Wallpaper murals are a quick way to make over a room. There are lots of horsey ones out there. horse wallpaper mural images

You can also use a wooden tack trunk as a storage chest. Fancy bits, although not always great to use on horses, look nice hanging on walls. You can use horseshoes as curtain tie backs. You can spray paint them any color as well.


----------



## equiniphile (Aug 16, 2009)

I have a ton of old QH and Paint horse journals laying around, so I tore all the stud ads out of them and taped them on my walls, 5 rows from the top. Love it!


----------



## Marlea Warlea (Apr 27, 2010)

use a bucket as a rubbish bin


----------



## gaelgirl (Mar 3, 2011)

I use old horse calendars to create collages! It's great, because even if you don't have any calenders, any that are left by know are just being given away for like $1 or less.


----------



## Ali M (Mar 28, 2011)

I'd go to flea markets and garage sales and stuff like that to find old tack. I had a super old bridle hanging on my mirror for a long time, it really makes it look vintage and horsey


----------



## glitterhorse (Mar 20, 2011)

Ali M said:


> I'd go to flea markets and garage sales and stuff like that to find old tack.
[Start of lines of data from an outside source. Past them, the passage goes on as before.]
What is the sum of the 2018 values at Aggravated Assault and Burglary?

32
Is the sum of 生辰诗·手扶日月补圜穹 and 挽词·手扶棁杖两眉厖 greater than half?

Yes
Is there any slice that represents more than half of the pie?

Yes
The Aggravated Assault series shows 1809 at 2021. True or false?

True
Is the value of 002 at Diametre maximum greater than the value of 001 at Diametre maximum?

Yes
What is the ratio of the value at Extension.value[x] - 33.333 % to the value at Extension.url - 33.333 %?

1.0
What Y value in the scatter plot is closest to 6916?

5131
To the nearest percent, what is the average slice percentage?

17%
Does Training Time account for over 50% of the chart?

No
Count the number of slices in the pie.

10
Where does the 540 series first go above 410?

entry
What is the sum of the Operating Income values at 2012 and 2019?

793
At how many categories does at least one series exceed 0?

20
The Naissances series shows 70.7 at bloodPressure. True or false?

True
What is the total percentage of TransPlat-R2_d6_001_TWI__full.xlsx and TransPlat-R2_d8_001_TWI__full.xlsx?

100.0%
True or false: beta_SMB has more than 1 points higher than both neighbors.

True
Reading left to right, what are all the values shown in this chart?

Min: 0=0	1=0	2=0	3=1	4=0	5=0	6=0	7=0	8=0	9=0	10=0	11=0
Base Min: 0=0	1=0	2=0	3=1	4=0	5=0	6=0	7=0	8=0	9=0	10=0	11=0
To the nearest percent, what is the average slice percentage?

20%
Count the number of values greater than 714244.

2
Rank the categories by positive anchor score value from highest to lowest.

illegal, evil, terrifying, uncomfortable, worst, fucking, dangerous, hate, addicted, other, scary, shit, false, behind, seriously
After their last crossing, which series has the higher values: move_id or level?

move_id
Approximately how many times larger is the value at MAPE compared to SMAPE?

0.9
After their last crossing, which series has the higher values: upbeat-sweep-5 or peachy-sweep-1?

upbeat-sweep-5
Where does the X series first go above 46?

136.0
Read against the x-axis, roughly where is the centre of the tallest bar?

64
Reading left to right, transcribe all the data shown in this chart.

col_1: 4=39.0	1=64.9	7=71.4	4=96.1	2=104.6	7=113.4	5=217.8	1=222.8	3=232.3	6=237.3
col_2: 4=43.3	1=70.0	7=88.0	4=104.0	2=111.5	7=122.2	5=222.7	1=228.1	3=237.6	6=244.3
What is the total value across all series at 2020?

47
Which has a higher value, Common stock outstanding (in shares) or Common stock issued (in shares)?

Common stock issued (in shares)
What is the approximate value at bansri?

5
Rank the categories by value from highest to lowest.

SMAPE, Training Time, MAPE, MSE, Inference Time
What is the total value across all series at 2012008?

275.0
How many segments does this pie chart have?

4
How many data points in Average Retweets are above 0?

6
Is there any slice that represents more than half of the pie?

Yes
I had a super old bridle hanging on my mirror for a long time, it really makes it look vintage and horsey


I go antique-ing and look for old horse stuff! It's fun! Recently I just bought a copper-cut out horse to hang on my wall. I didn't like the copper color but I liked the horse itself, so I bought it. I should post pics! I spray painted it white and I am going to paint something cute on it.


----------



## equiniphile (Aug 16, 2009)

Well, here's my room if anyone wants ideas. Easier to post pics than explain, lol!


----------



## Marlea Warlea (Apr 27, 2010)

trouble is i gotta find a way to make it look neat and EXTREMELY horsey... mum haters posters so thats a no-go


----------



## Shiavo (Mar 23, 2011)

Equiniphile : Holy cow! That is one very impressive bedroom!


----------



## Ali M (Mar 28, 2011)

There's a website that makes removeable wall stickers. They just go right up and won't take the paint off (if that's what your mom is worried about). They have some cool designs, and I *THINK* you can even make some of your own and order them. Plus they look very classy and professional!

Dezign With a Z - Removable Wall Decals - Decorative Modern Stickers for home & office spaces


----------



## Marlea Warlea (Apr 27, 2010)

ok thanx i'll look


----------